21. yüzyılın en büyük ihtiyaçlarından biri elbette hızlı ve güvenli ulaşım sağlayabilmek. Zaman o kadar kıymetli hale geldi ki insanlar artık iş seyahatlerinde uçuş sırasında bile çalışıyor. Bir öğrenci için üniversiteden ailesinin yanına hafta sonu için giderken ya da bir hasta için gelecek olan ilacın ulaşım süresinden bahsederken hep en hızlı yolu bulmaya çalışıyoruz.
Birçok uçak firması da bu sorunu çözmeyi kendine misyon edinip olabildiğince hızlı uçaklar geliştirmeye çalışıyordu. Söz konusu hız olduğunda elbette akla ilk gelen isim Rolls-Royce. Malum, Rolls-Royce şuanda da en hızlı elektrikli uçak rekorunu elinde bulunduruyor.
Elektrik demişken geçtiğimiz günlerde Birleşik Krallık’ta da benzer çalışmalar olduğundan söz etmiştik. Birleşik Krallık, hidrojen yakıtlı elektrikli uçak üzerinde çalışıyor ve HyFlyer adlı projeyi ZeroAvia şirketinin yönetimine bırakıyordu. ZeroAvia da elektrikli uçak konusunda iyi bir gelişme gösterti. Ancak Rolls-Roys’un ZeroAvia’yı geride bıraktığını söylemek mümkün.

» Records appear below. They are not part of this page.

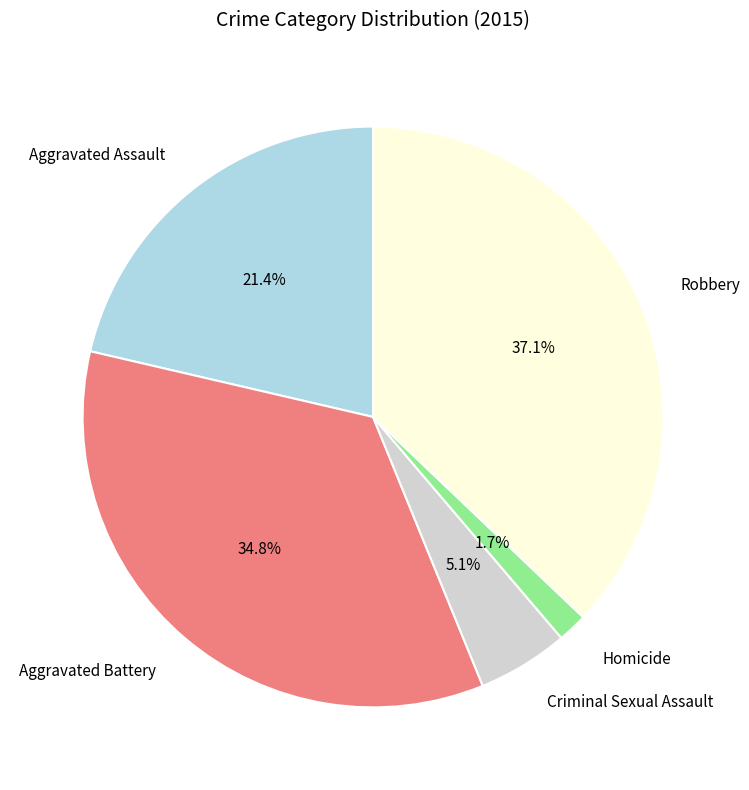

Does any single category account for the majority?

No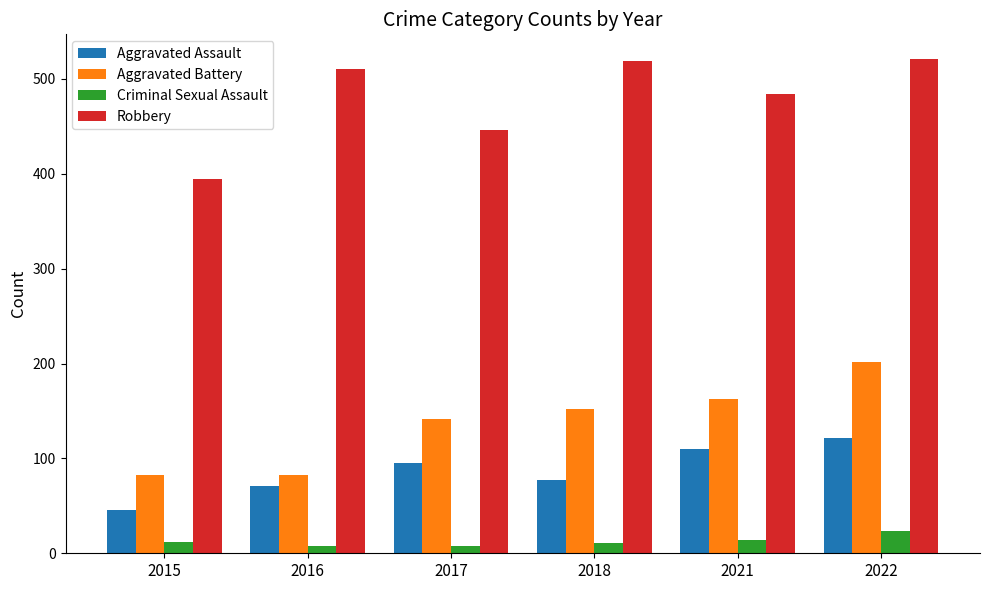

How many groups of bars are there?

6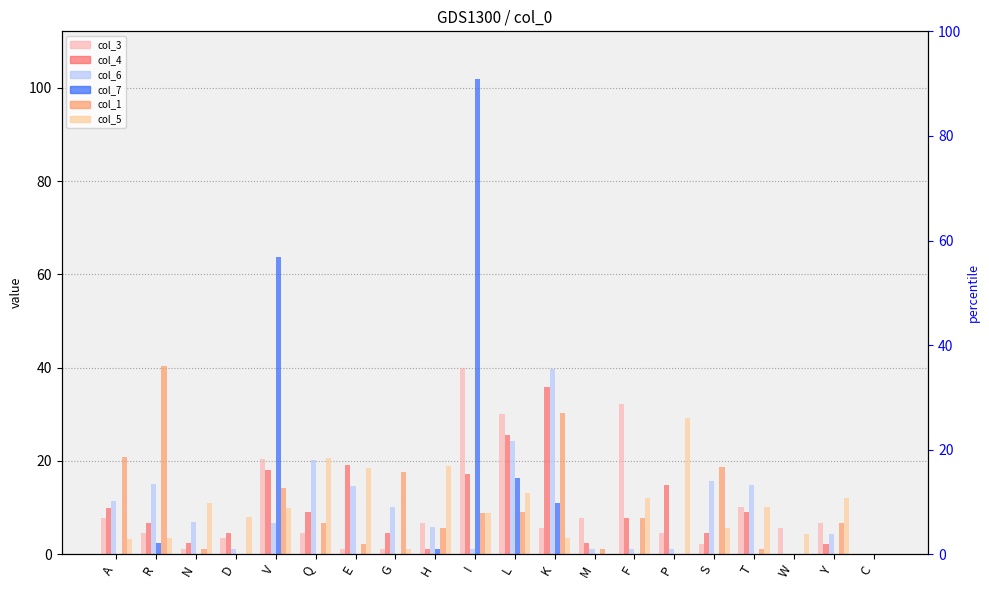

Is it true that col_1 equals 18.7 at S?

True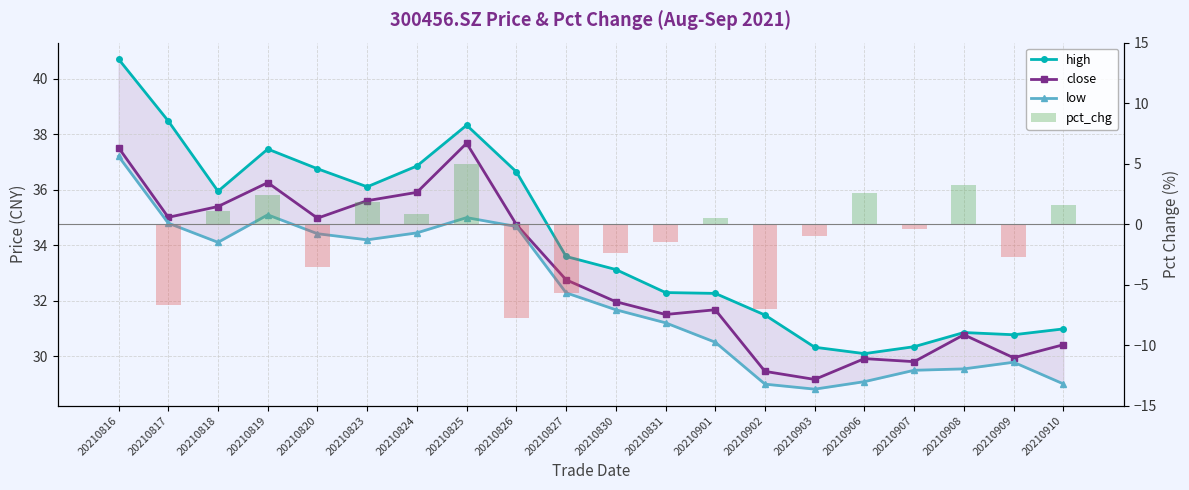

List the series in order of their peak value, lowest first.

pct_chg, low, close, high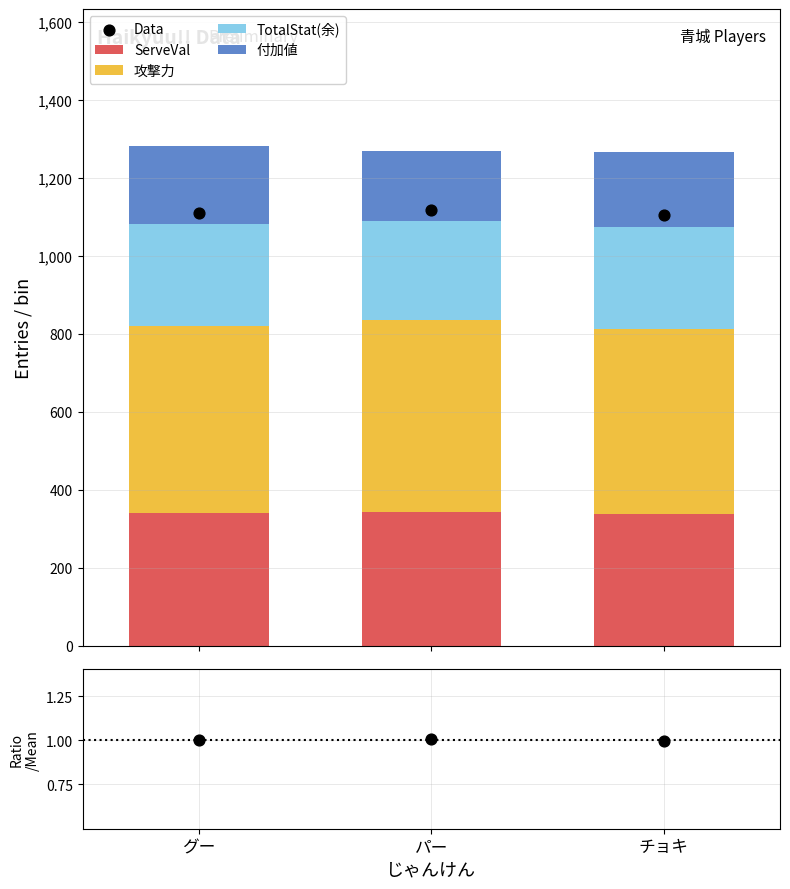

What is the total value across all series at チョキ?

2371.0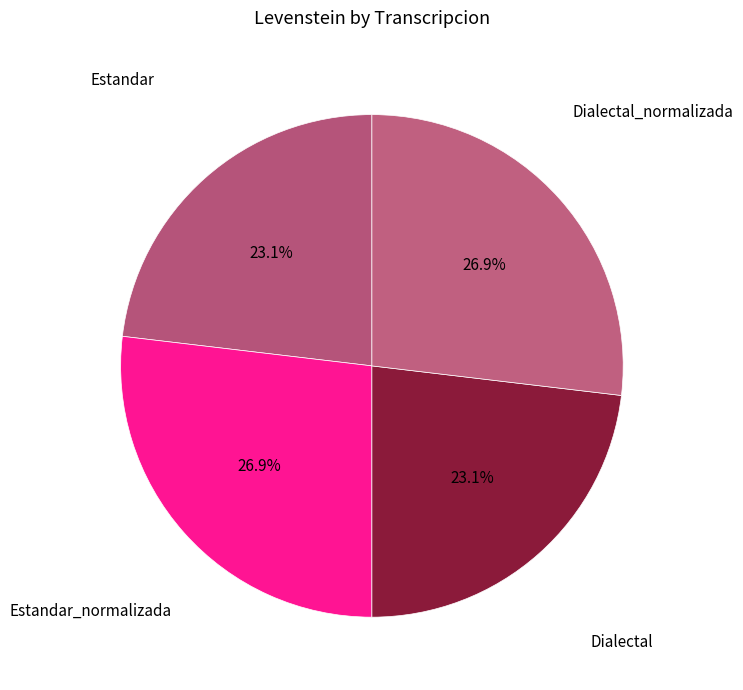

To the nearest percent, what is the difference between the largest and smallest slice percentages?

4%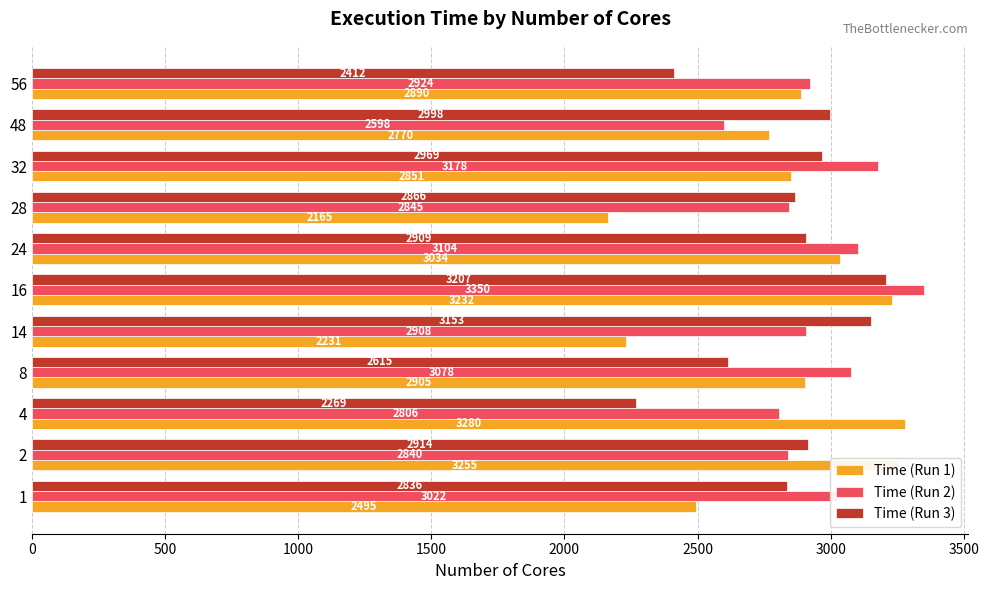

What is the minimum value for Time (Run 2)?

2598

Rolls-Royce, Dünya’nın En Hızlı Elektrikli Uçak Rekorunu Kırabilir
İngiliz şirket Rolls-Royce elinde bulundurduğu en hızlı elektrikli uçak rekorunu kırmaya hazırlanıyor. Saatte 342 kilometre hıza sahip olan rekorun çıtası daha da yukarı çekiliyor. Mühendislerin söylediğine göre yeni rekorun saatte 480 kilometreye çıkartılması planlanıyor. Gerçekten de bir elektrikli uçak için yüksek bir rekor.

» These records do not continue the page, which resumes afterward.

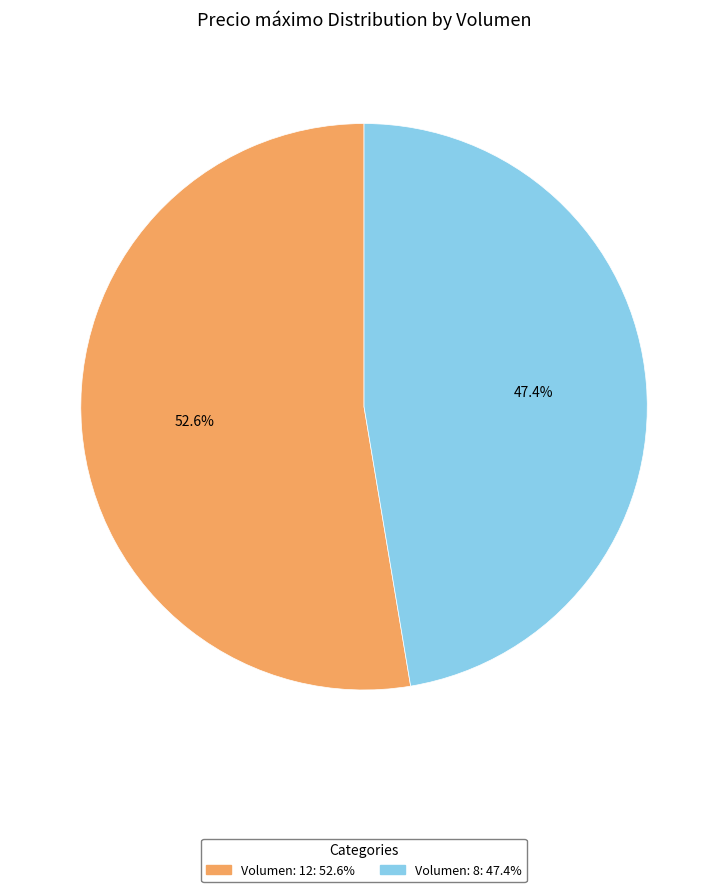

Which slice is the largest?

Volumen: 12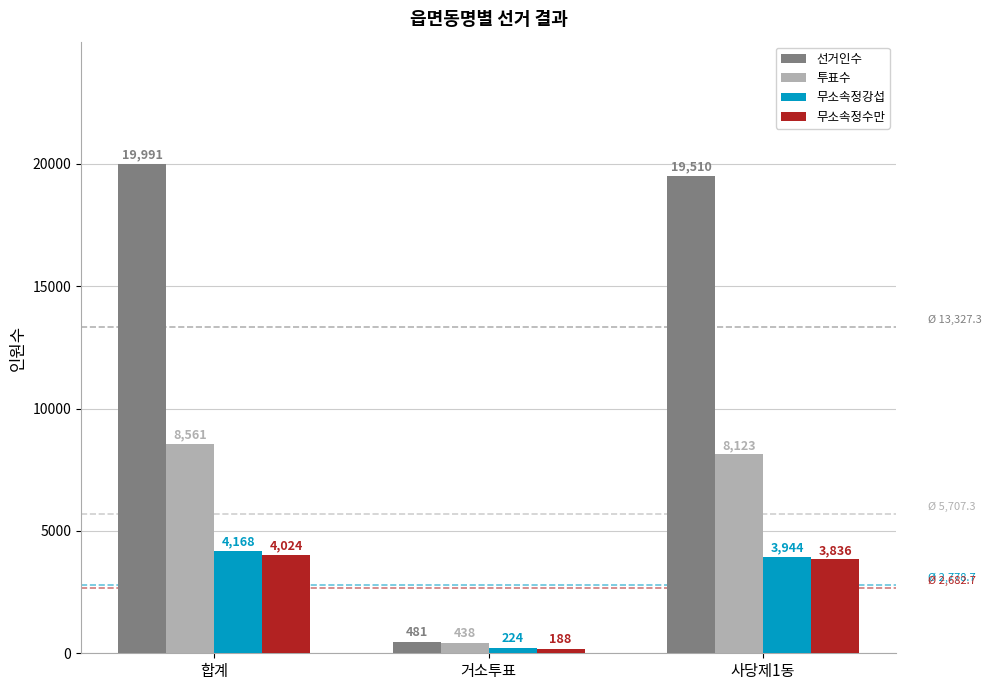

How many bars are there in total?

12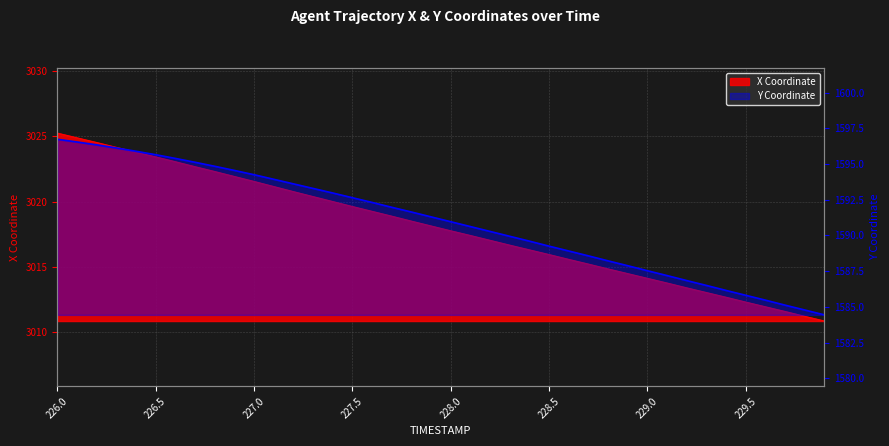

What is the sum of all X values?

120721.0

Rolls-Royce elektrikli uçak için hız rekorundan başka şeyler de planlıyor. Bu konulardan biri de tasarım. Şirket tarafından yapılan açıklamalar doğrultusunda diyebiliriz ki alışık olduğumuz uçak tasarımlarının dışında şaşırtıcı ve çarpıcı bir tasarım hazırlanıyor. Nasıl olacağına dair ise henüz pek net bir şey bilmiyoruz.
Şimdiye kadar gerçekleştirilen testler doğrultusunda Rolls-Royce tarafından tasarlanan yeni elektrikli uçak ionBird’ün herhangi bir probleminin olmadığını gösteriyor. Görünen o ki uçağın güç motoru, pil veya uçuş performansında herhangi bir sorun yok. Rolls-Royce, testlerin ardından yeni elektrikli uçak için uçuşların planlandığını ifade etti.

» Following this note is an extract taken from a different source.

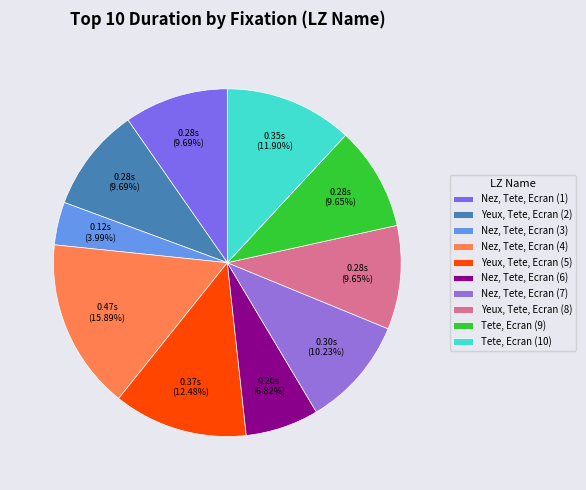

Rank the categories by value from lowest to highest.

Nez, Tete, Ecran (3), Nez, Tete, Ecran (6), Yeux, Tete, Ecran (8), Tete, Ecran (9), Yeux, Tete, Ecran (2), Nez, Tete, Ecran (1), Nez, Tete, Ecran (7), Tete, Ecran (10), Yeux, Tete, Ecran (5), Nez, Tete, Ecran (4)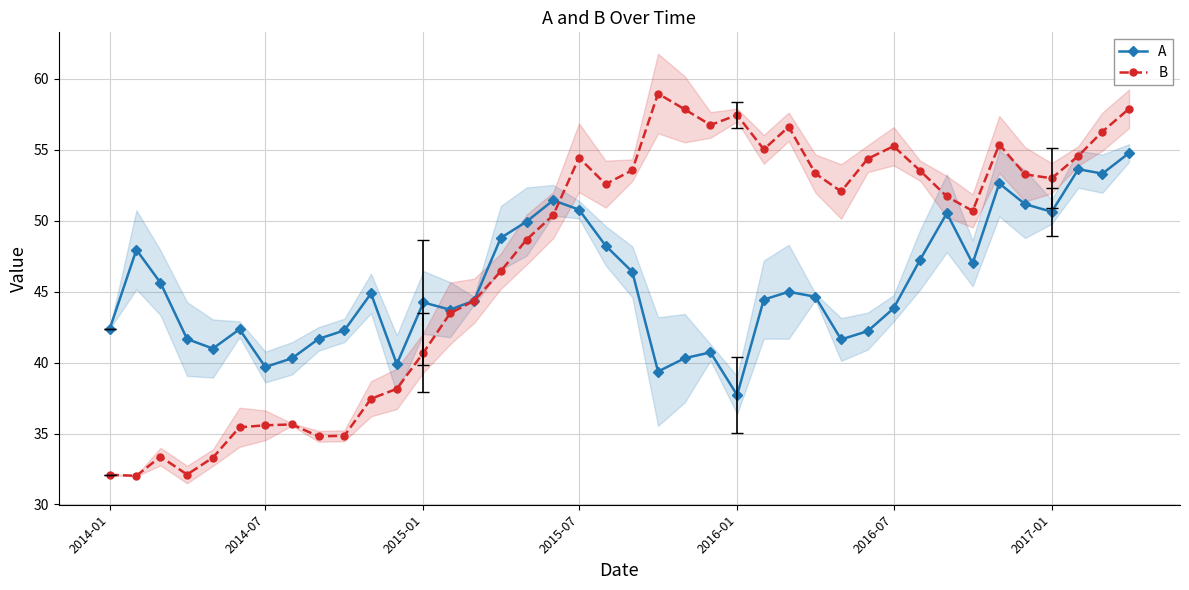

What is the minimum value for A?

37.7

Bunların yanı sıra, ionBird için 320 kilometrelik bir seyrüsefer kapasitesinin olacağı söyleniyor. Bu da kısaca uçağın her sekiz saatte bir şarj edileceği anlamına gelmekte. Bu ilk duyduğumuzda çok kısa bir süre gibi gelse de aslında işler öyle değil.
ionBird modelinin en yakın rakibi 330LE. 330Le için seyrüsefer kapasitesi ise 20 dakika. Yani 330LE uçağının 20 dakikada bir şarj edilmesi gerekiyor. Bu karşılaştırmayla baktığımızda 320 kilometrelik seyrüsefer kapasitesi yani 8 saatlik kesintisiz uçuş süresi gerçek bir başarı.
Yüksek uçuş süresi, farklı modeli ve elektrikle çalışıyor oluşuyla ionBird büyük ilgi toplayacak diyebiliriz. Sürdürülebilir kaynakların ulaşım sektöründe de yaygınlaşması tüm dünya için fazlasıyla önem arz ediyor.